Lindsay talked about her sobriety. Over drinks:

Noting that Lohan drank wine while discussing her sobriety, Powers says the Mean Girls star was “constantly looking for drama, whether it was picking a fight with her younger sister…or freaking out over a lost pair of Zanotti heels.”

Lindsay took a ballet class, so she doesn’t understand why she didn’t get Natalie Portman’s part in Black Swan:

Frustrated with the state of her career, Lohan said she “took ballet until she was 19 and was indignant that she was not considered for the movie Black Swan,” Powers adds.

Lindsay couldn’t let being paid for an interview and a photoshoot ruin her fun.
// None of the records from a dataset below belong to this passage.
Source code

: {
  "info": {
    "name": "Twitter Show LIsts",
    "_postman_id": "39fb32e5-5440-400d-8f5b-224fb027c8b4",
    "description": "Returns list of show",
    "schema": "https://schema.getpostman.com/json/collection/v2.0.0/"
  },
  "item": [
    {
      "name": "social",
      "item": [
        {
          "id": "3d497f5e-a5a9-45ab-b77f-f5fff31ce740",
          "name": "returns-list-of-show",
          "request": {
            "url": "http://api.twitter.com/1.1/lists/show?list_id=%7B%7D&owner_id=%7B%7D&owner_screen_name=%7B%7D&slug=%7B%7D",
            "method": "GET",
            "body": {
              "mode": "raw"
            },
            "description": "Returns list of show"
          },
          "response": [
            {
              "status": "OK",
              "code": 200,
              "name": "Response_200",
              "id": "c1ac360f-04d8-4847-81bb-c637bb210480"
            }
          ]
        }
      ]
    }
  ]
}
She was in Miami, bitch!:

Though Lohan abruptly canceled the interview, that didn’t stop her from making the most out of her time in Miami. “Monday morning was supposed to be check-out time, but Lindsay and her posse refused to leave,” Powers writes. “It was like watching the lights come on at a nightclub after-hours — not pretty

You really didn’t think Lindsay expected somebody other than Plum to pay for everything did you?:

The most annoying part, Powers tells Gawker, is that “Plum covered all Lindsay’s expenses, including airfare for her and her family/entourage, lodging at the iconic Raleigh hotel in the penthouse suite and all transportation costs.”

Is it legal to drown this bitch in a fountain yet? It has to be right? And can I choke her and scream, “DIE BITCH! WHY DON’T YOU DIE??!!” while I do it? I mean, I don’t have to say those exact words. That’s a first draft really. I like to improvise and not marry myself to a specific script.